Incarnate Love

In this season of Christ’s Nativity, the title of Vigen Guroian’s fine collection of essays on ethical issues [Incarnate Love, University of Notre Dame Press, first ed. 1988] comes back to me with special poignancy. For the past several years I’ve spent a couple of weeks each spring in Romania, visiting theological faculties, monasteries and parish churches. I just returned from my first fall visit, with most of the ten days spent in Transylvania. More than any previous trip, that brief tour made me aware of the material deprivation so many Romanian people still face in this post-Communist era. It also made clear the depths of love and commitment with which many more privileged Romanians, together with a significant number of Americans and other foreigners, are attempting to meet the needs of the poor, the sick and the marginalized.

Poverty conditions in parts of Eastern Europe, as in the developing countries of Africa, are at times beyond the comprehension of most Americans. One evening the family who was hosting my wife and me drove me into downtown Cluj. There, in a small religious bookstore, I met a woman in her mid-seventies who earns her meager living translating articles and books for a local Orthodox publisher. Her income does not allow her the luxury of buying the heart medication she needs, although it is relatively inexpensive. Often she does not have enough to eat, simply because she has no money at all. The concept of “disposable income,” or even of a bank account, is incomprehensible to her. Yet she is a person of culture and quiet dignity (she apologized that her French was not as good as it used to be, then in that language she conversed fluently about her situation, but also about French and Romanian literature). She has a son on this side of the ocean, a computer programmer who used to send her money on occasion. His live-in girl friend, though, has forbidden him from doing so any longer, and the mother now receives nothing from him. If she doesn’t starve to death, it’s only because a few friends offer her what they can out of their own limited means. And hers is hardly an isolated case.

Other situations also tug at heart and conscience. During the Ceausescu era, government policy outlawed contraception as well as abortion—not for moral reasons, but to increase the population for political and military purposes. Now the country is rife with abandoned and abused children (every month an average of six children are abandoned in the single city of Cluj).

Small but significant efforts are underway, nevertheless, to address this well-publicized and still critical situation. Craig and Victoria Goodwin, for example, working in conjunction with the Orthodox Christian Mission Center in Florida (www.ocmc.org) have bought and renovated a large house in a poor section of Cluj. With teams of volunteer workers, they care for some half-dozen orphans less than two years of age. Under the eves they have two rooms set aside for pregnant women who are looking for the support necessary to allow them to bring their child to term rather than resort to an abortion. The home is spotless, very well equipped, and the atmosphere is warm, loving, and compassionate.
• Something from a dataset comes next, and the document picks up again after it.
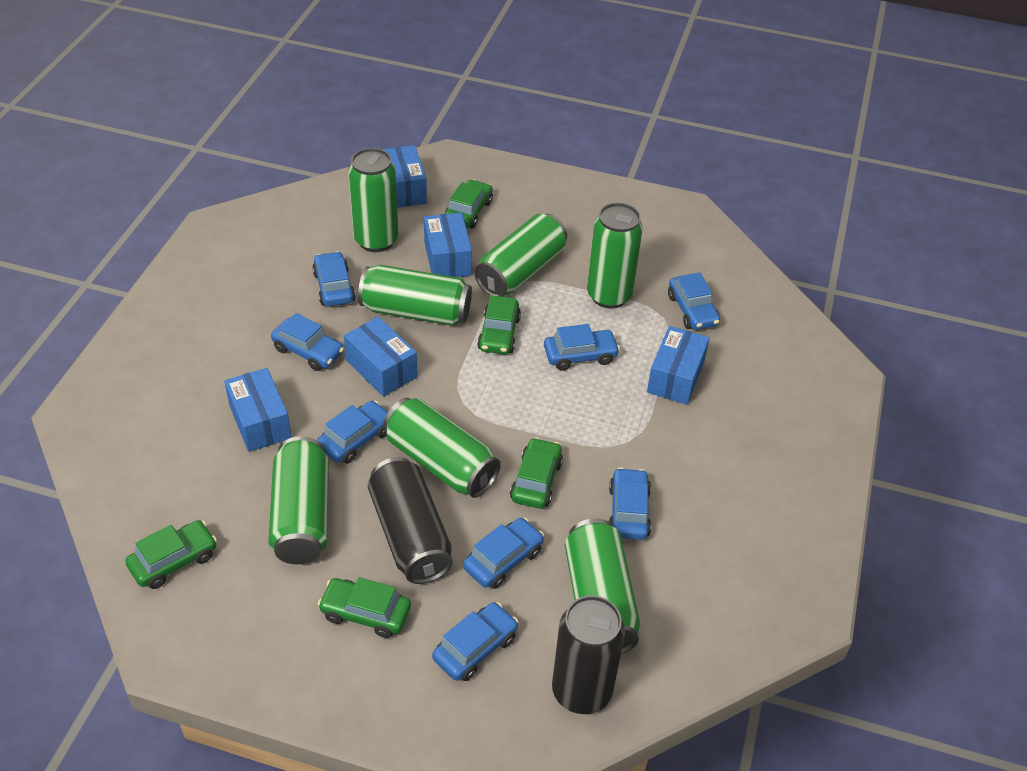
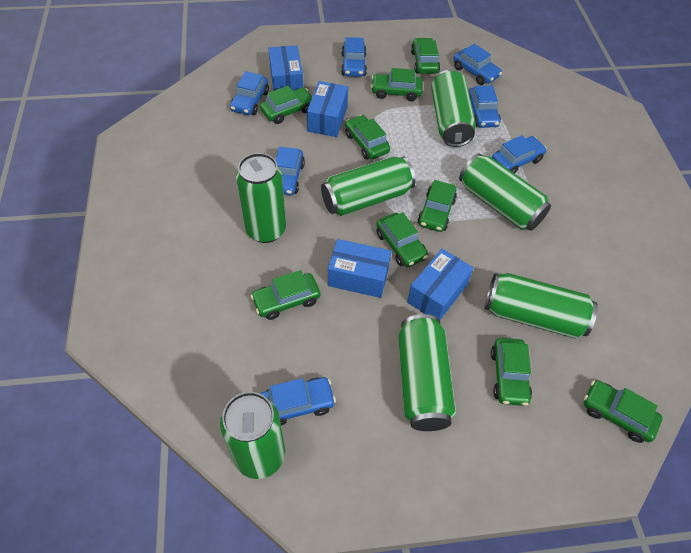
black can: [368,457,452,584] [552,595,625,714] = 2 -> none = 0
blue box: [224,368,292,452] [344,317,418,397] [382,145,427,208] [424,213,472,277] [647,326,710,405] = 5 -> [268,45,303,91] [307,81,348,137] [328,239,391,298] [407,249,474,320] = 4
blue car: [271,313,344,371] [312,251,356,306] [317,401,389,464] [432,602,518,681] [463,518,544,589] [544,324,620,371] [609,467,651,540] [668,272,720,330] = 8 -> [230,71,269,115] [260,377,336,426] [275,147,305,195] [341,37,367,77] [453,44,502,85] [469,85,501,128] [492,135,547,174] = 7
green car: [125,520,217,589] [318,577,411,638] [444,179,493,228] [477,295,521,354] [510,437,563,508] = 5 -> [251,270,320,320] [260,86,313,124] [345,115,390,159] [371,68,423,101] [376,212,428,267] [411,38,440,74] [418,180,457,232] [491,338,532,406] [584,380,663,443] = 9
Little Angela, about 18 months old now, looked up at me with her dark eyes and timid smile. She is part Gypsy and so has little if any chance of being adopted in her native country. Those eyes followed me as I left the house, and we peered at each other through the window. If I could have put her in my pocket and brought her back with me, I would have. But there’s a moratorium on foreign adoptions, although, as always, there are ways around it. A couple in the States fell in love with Angela some time ago and are working hard to make her their own—and may God fulfill their desire! Meanwhile, the Goodwins are devoting themselves to her and to the others, with tender affection and extraordinary self-sacrifice (although they would not see it that way). I finally left the house and returned to our friend’s apartment. For hours that night I lay awake, marveling at little Angela’s gaze, but also at the work the Goodwins are doing. A handful of kids, that’s all. But it’s a gift of life to each of them.
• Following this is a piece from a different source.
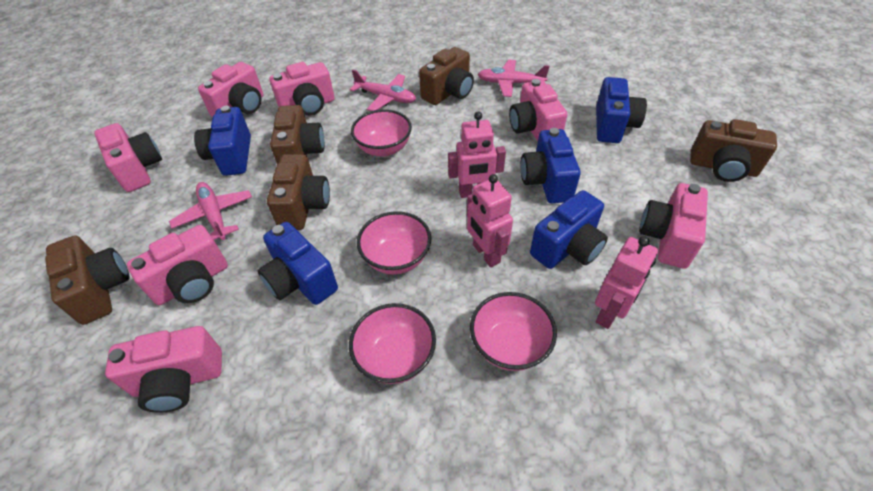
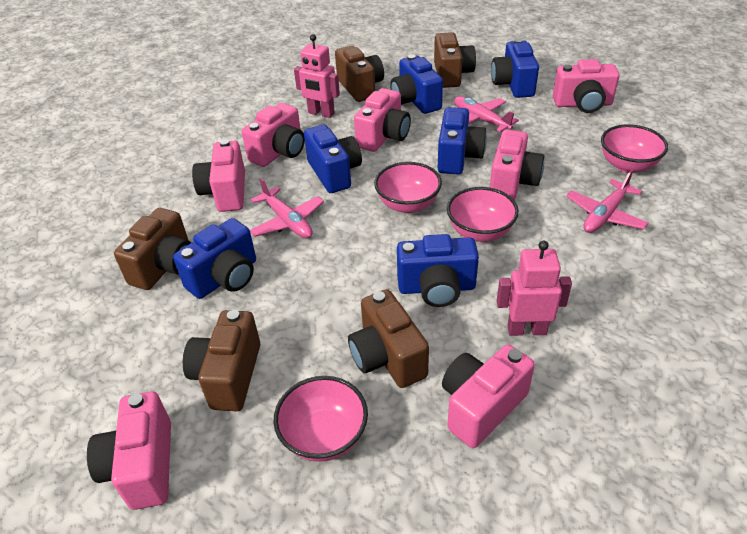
blue camera: [194,106,251,176] [258,222,338,305] [520,128,581,203] [530,190,608,269] [596,77,647,143] = 5 -> [173,218,256,299] [304,125,362,193] [390,54,443,114] [397,234,479,307] [438,107,487,174] [491,39,539,98] = 6
pink robot: [448,111,506,198] [467,174,513,267] [595,236,658,329] = 3 -> [294,34,340,118] [497,241,572,336] = 2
Some thirty years ago I was hunched, terrified, in the back seat of an old French DS, tearing down the autoroute at 180 km. per hour. The driver was a hotshot young businessman, who nevertheless lived his Catholic faith with seriousness and a certain sense of joy. We just learned that today he is in Romania, working with orphans.

A close friend in France, who many years ago became a nun in the Romanian archdiocese, is making plans with others to create an orphanage in Moldova. Once it’s completed, they will be welcoming several hundred children and providing them with everything from medical care and education to a quality of “family” love most of them otherwise would never know.

And so it goes. Simple people like ourselves, with no other agenda than to “be Christ” to the poor, the abandoned, the “rejects” of contemporary society. And just as many stories, of course, could be told of people in this country who work to improve living conditions, education, and medical care for those in poverty, and who do so with “incarnate love.” That is love which has taken flesh. It is love like the love of Jesus, who spoke a word or touched a wound, and brought healing.

In this Christmas time, we can only give thanks to God for the gift of that love, as Jesus Himself incarnated it, and as it becomes incarnate through the lives of all those who make of their existence something of a reverse tithe. They live on ten percent of their resources and offer the rest to the less privileged. May God bless their efforts and strengthen their dedication. May He allow them to touch others with the same healing power He conveyed to Peter’s mother-in-law, to the woman with the issue of blood, and to Jairus’s deceased daughter. And may He touch our own hearts as well, that we might share in those good works, that we might in our own lives and activity give flesh to that love that knows no bounds.